### ACTIVITY
The lines needed are those below that contain the word "this"; copy each one.

Saved entries:
━━━
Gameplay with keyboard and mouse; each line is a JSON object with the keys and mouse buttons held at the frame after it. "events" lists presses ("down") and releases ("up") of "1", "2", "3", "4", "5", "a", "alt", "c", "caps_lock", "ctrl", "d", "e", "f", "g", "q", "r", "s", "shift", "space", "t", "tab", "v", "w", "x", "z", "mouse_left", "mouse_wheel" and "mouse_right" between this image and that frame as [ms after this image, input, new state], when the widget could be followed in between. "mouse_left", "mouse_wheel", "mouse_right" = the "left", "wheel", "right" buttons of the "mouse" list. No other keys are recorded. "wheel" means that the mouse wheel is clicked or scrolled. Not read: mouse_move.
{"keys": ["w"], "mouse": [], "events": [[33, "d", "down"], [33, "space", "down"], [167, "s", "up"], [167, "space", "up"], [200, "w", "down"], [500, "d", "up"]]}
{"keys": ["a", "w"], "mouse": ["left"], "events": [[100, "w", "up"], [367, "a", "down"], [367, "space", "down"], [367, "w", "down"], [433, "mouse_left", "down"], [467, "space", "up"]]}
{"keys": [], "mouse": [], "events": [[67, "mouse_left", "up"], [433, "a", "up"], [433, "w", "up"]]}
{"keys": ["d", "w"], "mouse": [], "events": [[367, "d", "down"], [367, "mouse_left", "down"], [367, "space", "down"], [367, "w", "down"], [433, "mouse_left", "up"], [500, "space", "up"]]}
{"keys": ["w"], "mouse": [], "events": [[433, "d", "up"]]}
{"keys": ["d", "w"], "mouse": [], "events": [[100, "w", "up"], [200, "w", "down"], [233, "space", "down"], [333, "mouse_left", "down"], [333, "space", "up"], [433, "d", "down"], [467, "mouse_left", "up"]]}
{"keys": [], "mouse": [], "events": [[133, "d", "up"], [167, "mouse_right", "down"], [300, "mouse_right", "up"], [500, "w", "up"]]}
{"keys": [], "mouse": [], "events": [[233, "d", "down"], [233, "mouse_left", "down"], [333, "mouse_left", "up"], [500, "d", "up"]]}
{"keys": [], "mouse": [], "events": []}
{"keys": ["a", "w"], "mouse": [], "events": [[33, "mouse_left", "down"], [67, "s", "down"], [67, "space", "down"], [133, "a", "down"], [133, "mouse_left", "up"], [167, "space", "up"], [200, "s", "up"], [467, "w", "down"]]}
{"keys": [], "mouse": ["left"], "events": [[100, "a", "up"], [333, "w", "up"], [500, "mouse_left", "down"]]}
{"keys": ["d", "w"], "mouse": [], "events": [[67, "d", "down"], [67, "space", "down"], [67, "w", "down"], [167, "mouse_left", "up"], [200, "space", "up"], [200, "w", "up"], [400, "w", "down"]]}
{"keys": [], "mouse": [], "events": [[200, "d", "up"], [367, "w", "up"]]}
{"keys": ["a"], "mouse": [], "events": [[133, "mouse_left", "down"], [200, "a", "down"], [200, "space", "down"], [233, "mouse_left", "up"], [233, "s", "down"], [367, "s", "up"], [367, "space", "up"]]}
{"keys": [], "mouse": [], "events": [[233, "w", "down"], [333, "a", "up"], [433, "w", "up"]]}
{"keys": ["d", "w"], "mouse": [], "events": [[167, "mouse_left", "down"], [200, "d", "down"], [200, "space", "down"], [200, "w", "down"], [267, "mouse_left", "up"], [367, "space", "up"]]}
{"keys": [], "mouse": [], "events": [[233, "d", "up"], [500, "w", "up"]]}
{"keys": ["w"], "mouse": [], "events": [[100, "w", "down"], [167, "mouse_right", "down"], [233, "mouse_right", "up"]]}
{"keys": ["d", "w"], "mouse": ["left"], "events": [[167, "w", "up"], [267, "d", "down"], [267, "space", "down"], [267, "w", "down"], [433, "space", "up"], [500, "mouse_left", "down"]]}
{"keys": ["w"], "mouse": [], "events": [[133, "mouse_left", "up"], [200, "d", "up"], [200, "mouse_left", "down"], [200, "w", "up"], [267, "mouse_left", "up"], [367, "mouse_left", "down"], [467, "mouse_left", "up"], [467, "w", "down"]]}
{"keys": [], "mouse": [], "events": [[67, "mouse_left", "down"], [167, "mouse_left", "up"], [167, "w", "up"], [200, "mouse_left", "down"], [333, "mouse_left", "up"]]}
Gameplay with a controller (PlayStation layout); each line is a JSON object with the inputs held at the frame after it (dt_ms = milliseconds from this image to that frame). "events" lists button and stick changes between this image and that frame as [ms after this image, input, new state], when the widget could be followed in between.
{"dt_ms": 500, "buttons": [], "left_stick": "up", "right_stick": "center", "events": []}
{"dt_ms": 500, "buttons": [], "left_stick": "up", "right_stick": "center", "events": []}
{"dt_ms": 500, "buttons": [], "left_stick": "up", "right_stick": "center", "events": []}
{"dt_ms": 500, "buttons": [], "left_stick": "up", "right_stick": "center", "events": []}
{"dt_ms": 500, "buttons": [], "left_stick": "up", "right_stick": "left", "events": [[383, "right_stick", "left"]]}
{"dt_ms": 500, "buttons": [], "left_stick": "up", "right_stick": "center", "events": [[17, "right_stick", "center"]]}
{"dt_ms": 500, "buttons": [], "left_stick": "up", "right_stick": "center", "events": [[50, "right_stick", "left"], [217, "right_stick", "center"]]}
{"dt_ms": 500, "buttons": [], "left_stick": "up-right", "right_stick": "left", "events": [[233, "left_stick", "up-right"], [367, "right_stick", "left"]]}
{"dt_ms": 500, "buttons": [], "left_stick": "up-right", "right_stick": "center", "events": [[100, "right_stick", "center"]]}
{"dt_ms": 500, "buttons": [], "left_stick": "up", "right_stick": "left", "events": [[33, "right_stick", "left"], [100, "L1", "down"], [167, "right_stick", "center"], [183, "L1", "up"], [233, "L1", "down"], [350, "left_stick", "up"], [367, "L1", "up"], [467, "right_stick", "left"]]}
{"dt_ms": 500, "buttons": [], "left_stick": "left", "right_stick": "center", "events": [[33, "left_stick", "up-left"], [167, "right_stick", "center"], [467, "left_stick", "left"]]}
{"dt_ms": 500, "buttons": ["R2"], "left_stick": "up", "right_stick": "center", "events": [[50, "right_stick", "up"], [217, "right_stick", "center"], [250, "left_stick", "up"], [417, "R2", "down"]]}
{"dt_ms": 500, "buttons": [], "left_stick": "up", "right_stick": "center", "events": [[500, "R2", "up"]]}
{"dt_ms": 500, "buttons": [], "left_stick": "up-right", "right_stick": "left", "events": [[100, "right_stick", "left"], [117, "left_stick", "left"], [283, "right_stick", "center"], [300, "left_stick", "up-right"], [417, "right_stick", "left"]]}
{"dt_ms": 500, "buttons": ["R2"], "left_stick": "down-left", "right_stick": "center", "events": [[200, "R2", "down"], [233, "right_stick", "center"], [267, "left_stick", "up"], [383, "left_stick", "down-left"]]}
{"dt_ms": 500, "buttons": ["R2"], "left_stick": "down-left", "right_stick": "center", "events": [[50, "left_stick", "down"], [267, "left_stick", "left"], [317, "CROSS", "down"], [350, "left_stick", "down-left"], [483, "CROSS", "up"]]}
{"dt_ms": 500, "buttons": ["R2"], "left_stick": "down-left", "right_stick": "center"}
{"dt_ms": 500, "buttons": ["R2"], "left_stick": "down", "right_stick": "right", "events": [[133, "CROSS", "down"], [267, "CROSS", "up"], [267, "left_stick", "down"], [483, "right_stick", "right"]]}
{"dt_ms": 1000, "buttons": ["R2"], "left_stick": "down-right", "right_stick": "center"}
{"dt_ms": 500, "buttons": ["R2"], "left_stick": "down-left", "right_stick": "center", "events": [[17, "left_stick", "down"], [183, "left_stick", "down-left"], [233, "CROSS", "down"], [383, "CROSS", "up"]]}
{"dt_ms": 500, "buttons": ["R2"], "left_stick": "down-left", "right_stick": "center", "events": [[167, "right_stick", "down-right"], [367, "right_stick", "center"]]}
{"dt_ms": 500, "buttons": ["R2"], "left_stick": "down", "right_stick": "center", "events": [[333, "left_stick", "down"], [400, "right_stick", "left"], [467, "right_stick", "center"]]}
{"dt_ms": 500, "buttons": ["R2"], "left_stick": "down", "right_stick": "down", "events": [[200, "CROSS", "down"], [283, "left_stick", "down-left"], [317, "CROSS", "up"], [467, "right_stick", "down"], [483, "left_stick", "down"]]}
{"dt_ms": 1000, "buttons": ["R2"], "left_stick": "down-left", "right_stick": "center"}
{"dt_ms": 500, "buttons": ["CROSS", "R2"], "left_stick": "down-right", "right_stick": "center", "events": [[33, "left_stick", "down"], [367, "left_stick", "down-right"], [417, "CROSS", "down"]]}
━━━
### ANSWER BELOW
Gameplay with keyboard and mouse; each line is a JSON object with the keys and mouse buttons held at the frame after it. "events" lists presses ("down") and releases ("up") of "1", "2", "3", "4", "5", "a", "alt", "c", "caps_lock", "ctrl", "d", "e", "f", "g", "q", "r", "s", "shift", "space", "t", "tab", "v", "w", "x", "z", "mouse_left", "mouse_wheel" and "mouse_right" between this image and that frame as [ms after this image, input, new state], when the widget could be followed in between. "mouse_left", "mouse_wheel", "mouse_right" = the "left", "wheel", "right" buttons of the "mouse" list. No other keys are recorded. "wheel" means that the mouse wheel is clicked or scrolled. Not read: mouse_move.
Gameplay with a controller (PlayStation layout); each line is a JSON object with the inputs held at the frame after it (dt_ms = milliseconds from this image to that frame). "events" lists button and stick changes between this image and that frame as [ms after this image, input, new state], when the widget could be followed in between.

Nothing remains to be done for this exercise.